No less determined, researchers are assembling a variety of methodologies to uncover certain mechanisms underlying language acquisition. Months before infants utter their first words, their early language-learning mechanisms can be examined by recording subtle responses to new combinations of sounds. Once children begin to link words together, experiments using real-time measures of language processing can reveal the ways linguistic and nonlinguistic information are integrated during listening. Natural experiments in which children are faced with minimal language exposure can reveal the extent of inborn language-learning capacities and their effect on language creation and change. As these techniques and others probing the child’s mind are developed and findings thereof are integrated, they reveal the child’s solution to the embroilment of learning a language.
Noam Chomsky believes that children are born with an inherited ability to learn any human language. He argues that certain linguistic structures which children use so accurately must be already imprinted on the child’s mind. Chomsky believes that every child has a ‘language acquisition device’ or LAD which encodes the major principles of a language and its grammatical structures into the child’s brain. Children then only have to learn new vocabulary and apply the syntactic structures from the LAD to form sentences. Chomsky points out that a child could not possibly learn a language through imitation alone, because the language spoken around the same is highly irregular – adults’ speech is often broken up and sometimes even ungrammatical. Chomsky’s theory applies to all languages as they all contain nouns, verbs, consonants and vowels and children appear to be ‘hard-wired’ to acquire the grammar. Every language is extremely complex, often with subtle distinctions which even native speakers are unaware of. However, all children, regardless of their intellectual ability, become fluent in their native language within five or six years.
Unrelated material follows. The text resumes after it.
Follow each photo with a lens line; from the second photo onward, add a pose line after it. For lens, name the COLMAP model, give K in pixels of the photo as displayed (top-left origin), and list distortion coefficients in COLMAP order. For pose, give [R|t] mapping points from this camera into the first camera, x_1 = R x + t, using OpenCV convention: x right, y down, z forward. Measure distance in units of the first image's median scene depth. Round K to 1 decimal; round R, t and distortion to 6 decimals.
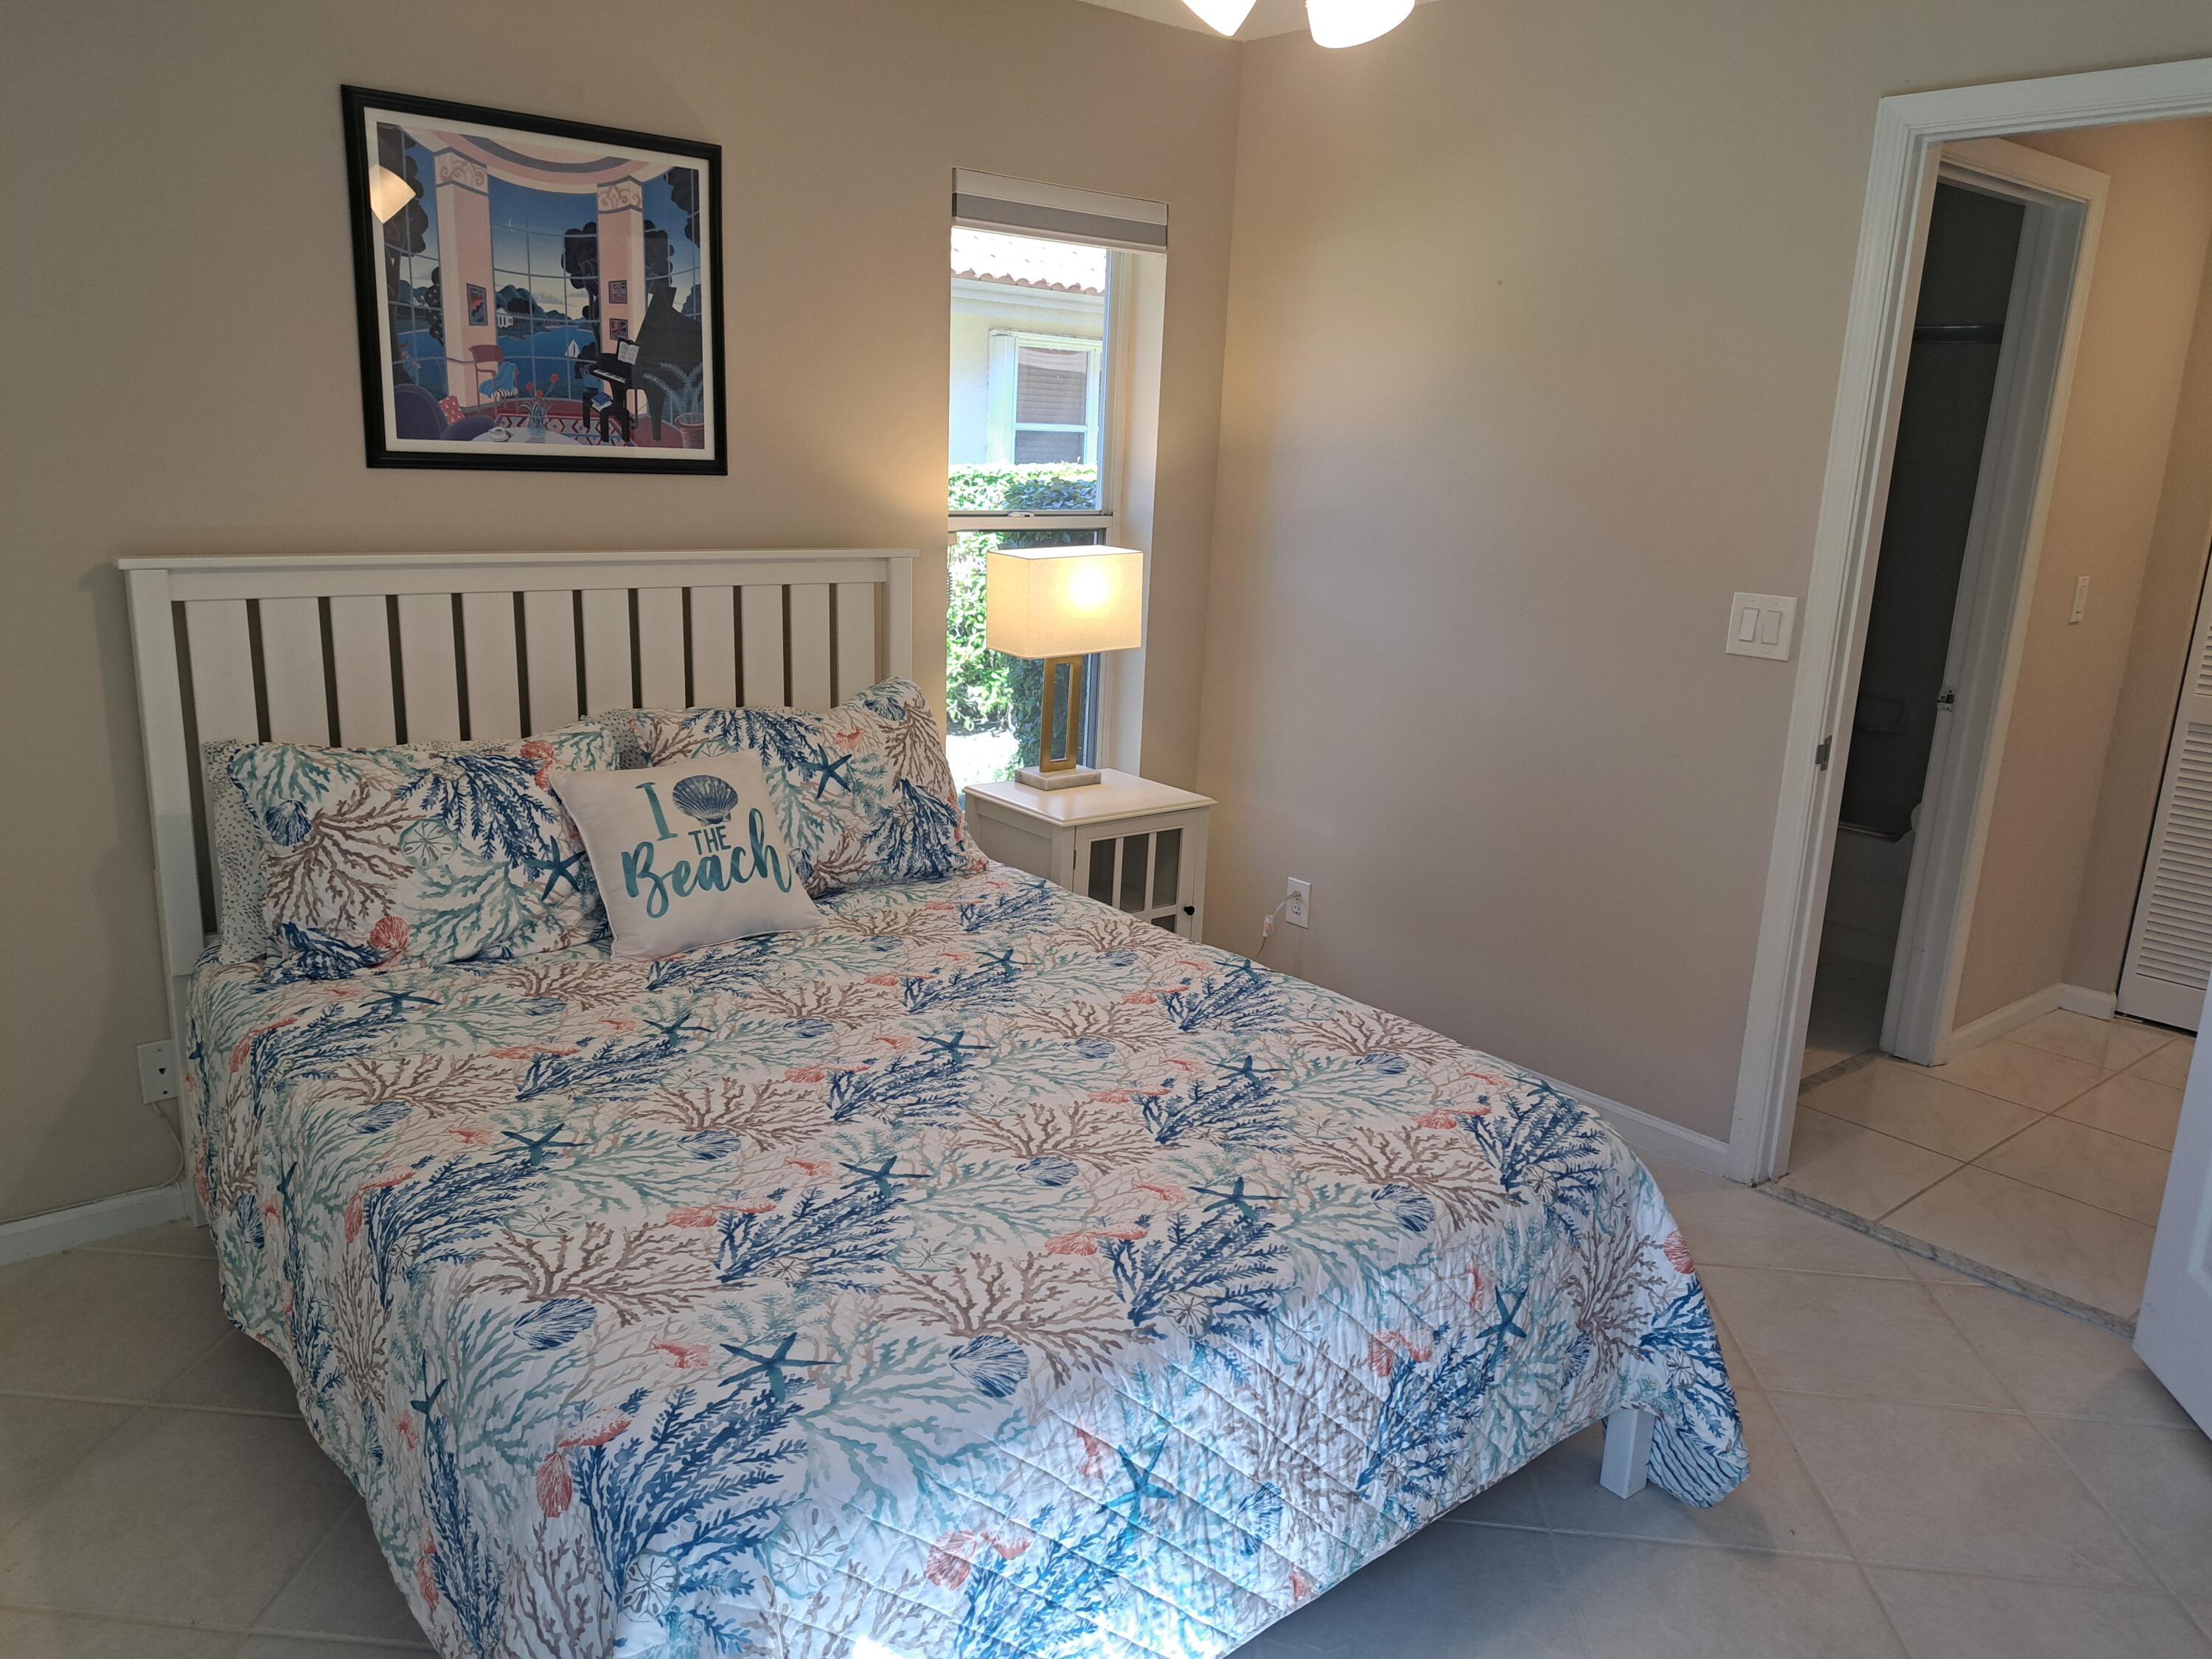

These examples of language learning, processing, and creation represent just a few of the many developments between birth and linguistic maturity. During this period, children discover the raw materials in the sounds (or gestures) of their language, learn how they are assembled into longer strings, and map these combinations onto meaning. These processes unfold simultaneously, requiring children to integrate their capacities as they learn, and to discover the code of communication that surrounds them. Despite the many layers of complexity, each currently beyond the reach of modern computers, young children readily solve the linguistic puzzles facing them, even surpassing their input when it lacks the expected structure.